Imprenditore strozzato da banca, che gli restituisce 180mila euro: i conti non tornavano, anche interessi a tasso usurario

Senza un accordo, le cose sarebbero potute andare decisamente peggio per una nota banca che – messa alle strette – ha dovuto comunque restituire a un suo correntista 180mila euro per spese, commissioni, interessi anatocistici (interessi applicati agli interessi) e persino interessi a tasso usurario. Il correntista, un imprenditore di Francavilla Fontana, ha raccontato al suo legale – Giuseppe D’Ippolito del Foro di Taranto – come i conti da diversi anni a questa parte non gli tornassero.

Il legale, con l’ausilio di una consulente di parte, Anna Calzolari, ha messo nero su bianco la questione e l’ha portata in tribunale. Dopo l’avvio del contenzioso e qualche udienza che per l’istituto di credito già non prometteva bene, ecco che qualche giorno fa si è deciso di scendere a patti per non proseguire nello stillicidio giudiziario. Un’operazione che, tutto sommato, ha comportato vantaggi tanto all’attore quanto al convenuto (oltre che, ovviamente, ai rispettivi avvocati).

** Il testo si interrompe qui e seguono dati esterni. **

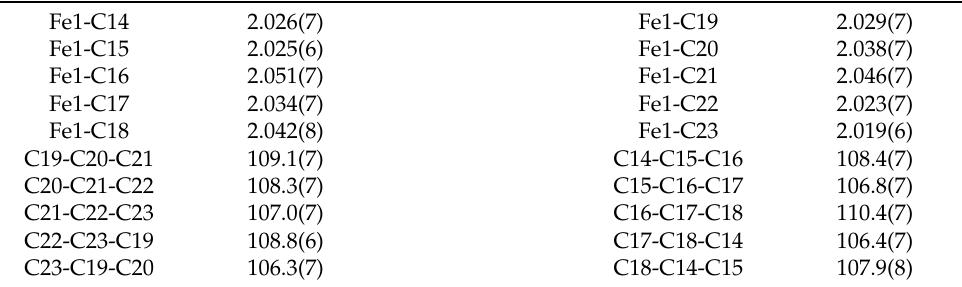
Table 1. Selected bond lengths (Å) and angles ( ◦ ) in L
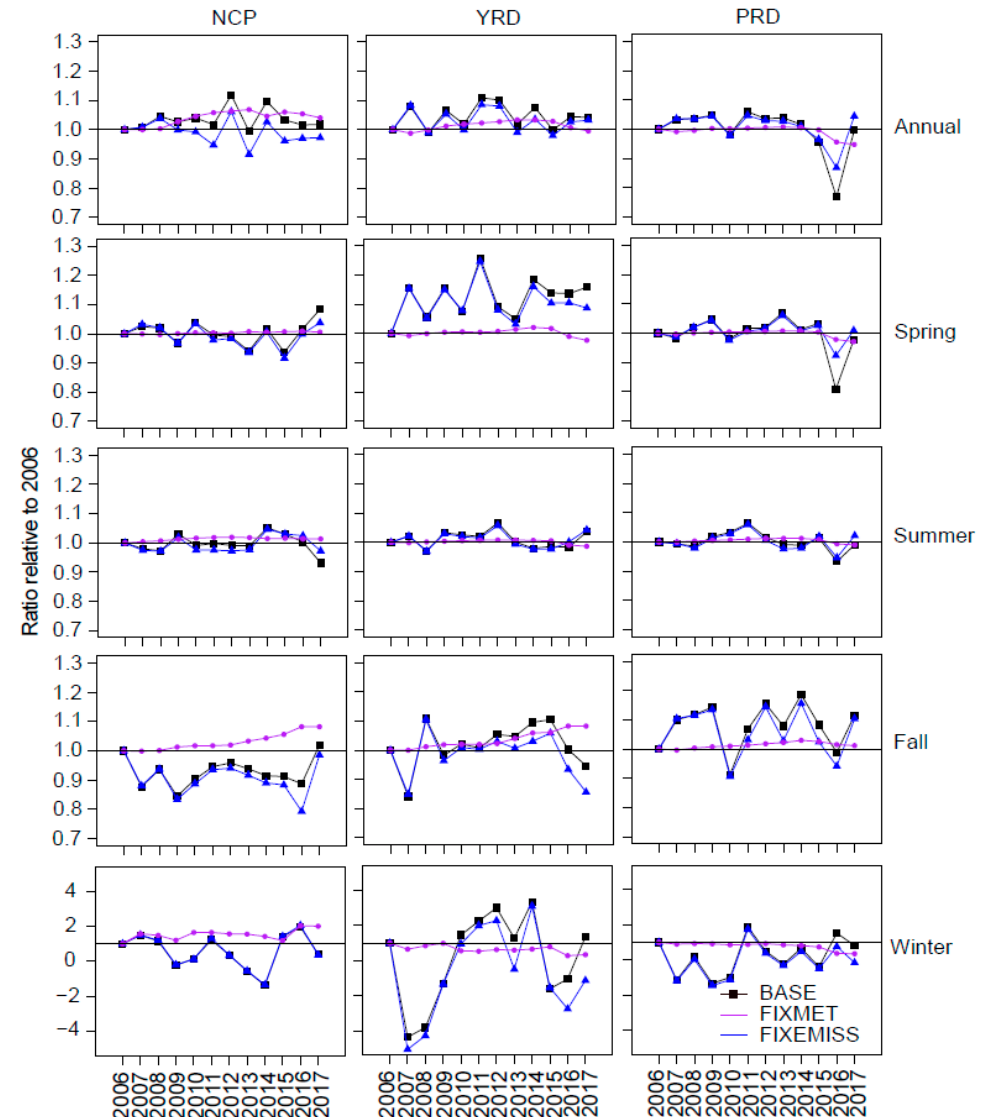
Figure 5. Annual and seasonal mean correlation coefficient of daily PM 2.5 and daily AOD (r PM-AOD ) relative to their values in 2006 in GEOS-Chem simulations in 2006–2017. Three experiments are shown: varying meteorology and varying emissions (BASE, black lines), varying anthropogenic emissions with meteorological fields fixed at the 2009 level (FIXMET, purple lines), varying meteorological fields with fixed anthropogenic emissions at the 2006 level (FIXEMISS, blue lines).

Lo stesso correntista, d’accordo con l’avvocato D’Ippolito, ha quindi deciso di accettare quanto proposto dalla controparte, nonostante le cifre emerse dalla consulenza tecnica fossero decisamente superiori così come superiore era la richiesta a monte della transazione. «Il cliente si è accontentato di quella somma – dichiara il legale – per evitarsi lungaggini processuali, ma possiamo ben dire che per lui si tratta di una boccata d’ossigeno in una situazione difficile tra le cui concause vi erano, evidentemente, gli ingiusti prelievi dell’istituto bancario».

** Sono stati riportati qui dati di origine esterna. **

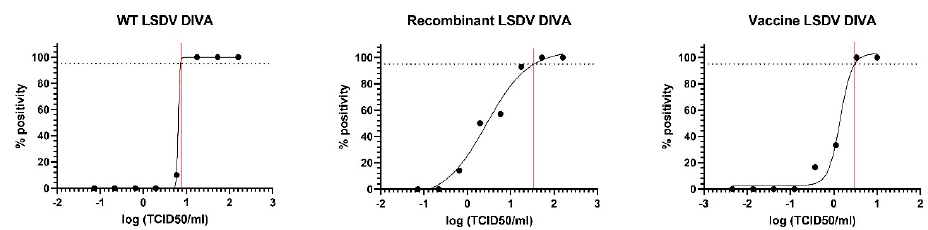
Figure 1. The non-linear regression analysis to determine the limit of detection of the DIVA PCR classical wild-type, recombinant wild-type, and Neethling vaccine LSDV for classical wild-type, recombinant wild-type, and Neethling vaccine LSDV strains.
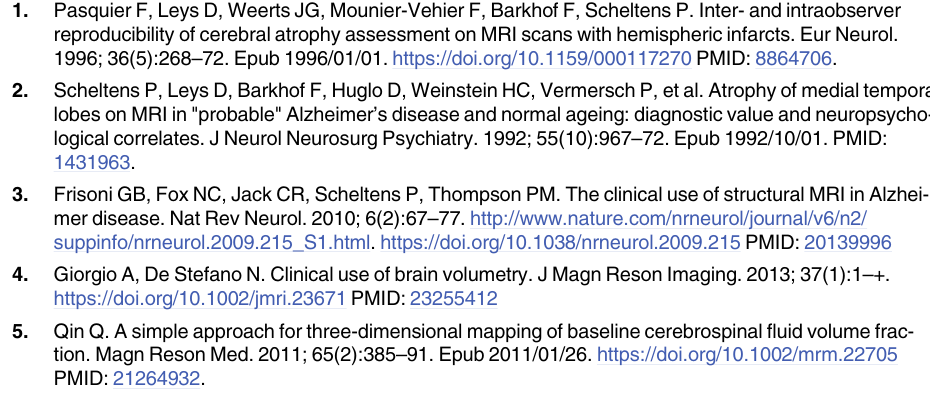
-basedbrain seg- 1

L’avvocato Giuseppe D’Ippolito

Una situazione protrattasi dal 1993 ai giorni nostri, quando quello stesso imprenditore ha in qualche modo aperto gli occhi dopo essersi trovato in difficoltà anche indipendenti dalla condotta della banca. Tuttavia, le troppe spese di tenuta del conto si sono sommate a quelle ordinarie per mantenere in vita l’azienda che necessita, per forza di cose, di un riferimento bancario. La banca è di quelle tra le più importanti in Italia potenzialmente al di sopra di ogni sospetto.

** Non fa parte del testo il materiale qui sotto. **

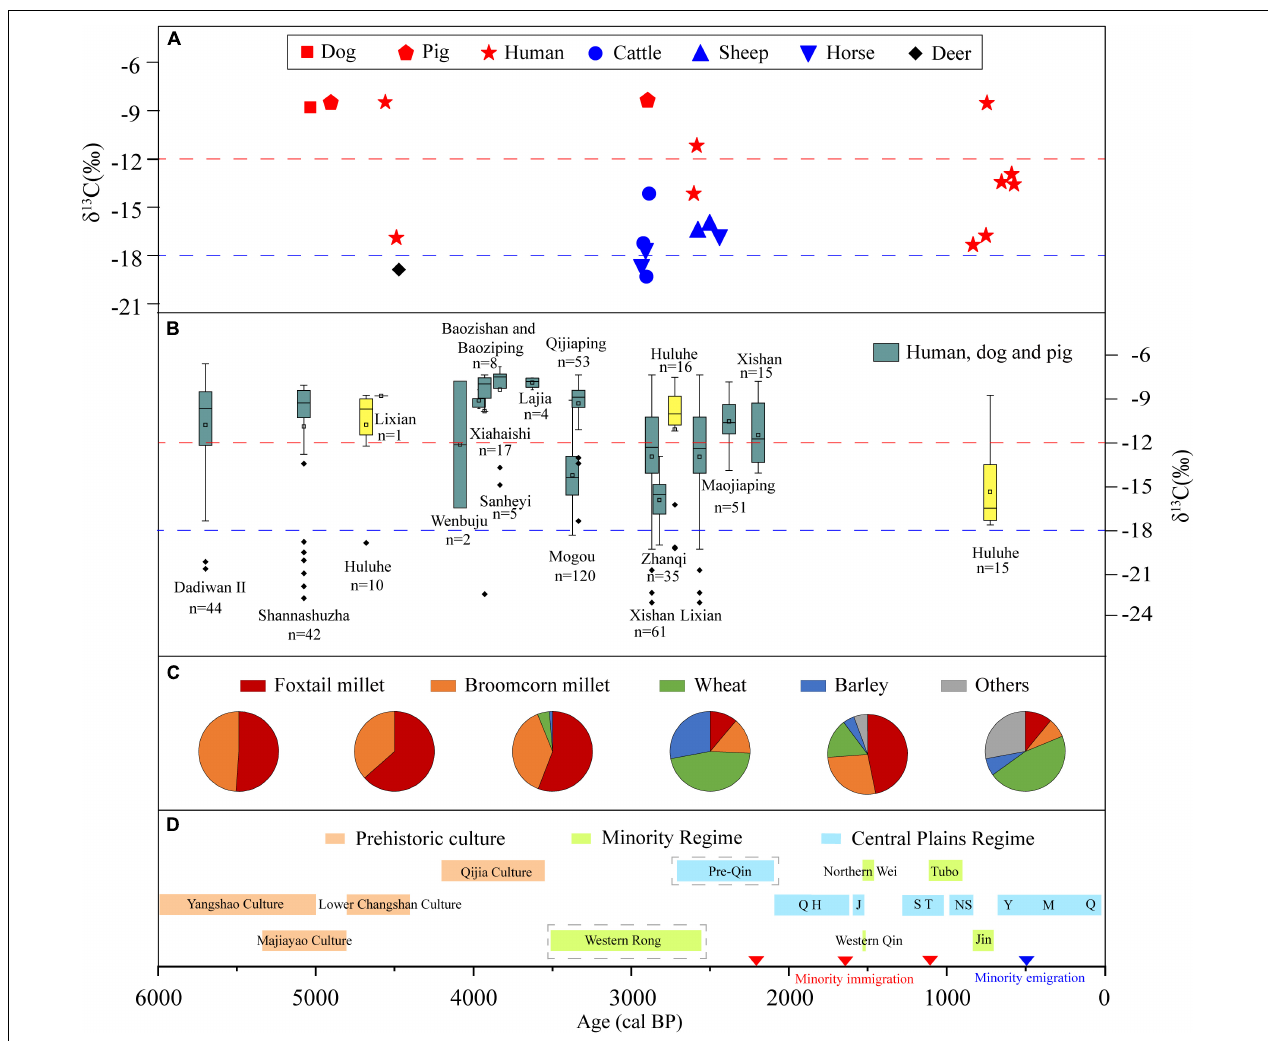
FIGURE 4 | Comparison of isotopic and archaeobotanical results in the middle-lower HRV and WLP. (A) Carbon isotopic results with 14 C dates from sites in the middle-lower HRV. (B) The δ 13 C values from sites in the WLP (yellow boxes represent the site in the middle-lower HRV) (Cai and Qiu, 1984; Barton et al., 2009; Ling, 2010; Ma, 2013; Atahan et al., 2014; Liu et al., 2014; Ma Y. et al., 2016; Zhang et al., 2016; Ren, 2017; Wang Y. et al., 2019). (C) The weight percentage of crops in the WLP (Liu et al., 2004; Yang, 2014; Hu, 2015; Li, 2018; Chen et al., 2019, 2020; Ren et al., 2021). (D) Regime change between Han and Minority and events of Minority immigration and emigration (Li et al., 1993; Local Chronicle Compilation Committee of Zhuanglang County, 1998; Local Chronicle Compilation Committee of Qin’an County, 2001; Xie, 2002; Local Chronicle Compilation Committee of Tianshui City, 2004; Local Chronicle Compilation Committee of Pingliang City, 2011; Wang, 2012; Local Chronicle Compilation Committee of Gansu Province,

La situazione, come per molti, era peggiorata dopo la pandemia e dopo lo sblocco delle sospensioni di pagamento per Covid. In quel frangente è emerso qualche sospetto nell’imprenditore, che ha deciso di conferire mandato a un avvocato – a costo di doverlo pagare a parte – pur di fare chiarezza in una situazione che già a lui appariva piuttosto nitida: in così tanti anni, gli sembrava di aver “regalato” troppo alla sua banca che d’ora in poi, secondo accordi, non sarà più la sua banca.

Come da prassi, prima di fare causa, l’avvocato cercò un accordo con la banca. Inizialmente, nulla fa da fare. In seguito è sopraggiunto l’accordo bonario più o meno a metà strada tra quanto preteso e quanto dovuto.

«Ci sono molti casi come questo – dichiara ancora l’avvocato D’Ippolito – che spesso rimangono nel silenzio per inerzia dei correntisti, ma posso tranquillamente assicurare, sulla base della mia esperienza, come non manchino i soprusi bancari e creditizi: bisogna avere il coraggio di farli emergere e di far valere i propri diritti anche a costo di dover cambiare banca».